* **TASK INPUTS**:

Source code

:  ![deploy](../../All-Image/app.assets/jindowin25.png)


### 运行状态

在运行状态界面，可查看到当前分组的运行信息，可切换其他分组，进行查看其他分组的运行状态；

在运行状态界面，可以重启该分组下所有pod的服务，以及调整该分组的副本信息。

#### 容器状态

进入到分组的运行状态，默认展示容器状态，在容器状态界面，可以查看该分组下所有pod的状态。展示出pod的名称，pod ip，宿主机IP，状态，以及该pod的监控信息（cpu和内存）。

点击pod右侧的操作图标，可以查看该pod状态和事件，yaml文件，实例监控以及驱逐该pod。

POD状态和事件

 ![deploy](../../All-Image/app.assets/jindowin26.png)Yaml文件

* **INSTRUCTION**: Copy the records above character for character, with every line, blank line, and symbol kept as it stands.

* **ANSWER SECTION**:
Source code

:  ![deploy](../../All-Image/app.assets/jindowin25.png)


### 运行状态

在运行状态界面，可查看到当前分组的运行信息，可切换其他分组，进行查看其他分组的运行状态；

在运行状态界面，可以重启该分组下所有pod的服务，以及调整该分组的副本信息。

#### 容器状态

进入到分组的运行状态，默认展示容器状态，在容器状态界面，可以查看该分组下所有pod的状态。展示出pod的名称，pod ip，宿主机IP，状态，以及该pod的监控信息（cpu和内存）。

点击pod右侧的操作图标，可以查看该pod状态和事件，yaml文件，实例监控以及驱逐该pod。

POD状态和事件

 ![deploy](../../All-Image/app.assets/jindowin26.png)Yaml文件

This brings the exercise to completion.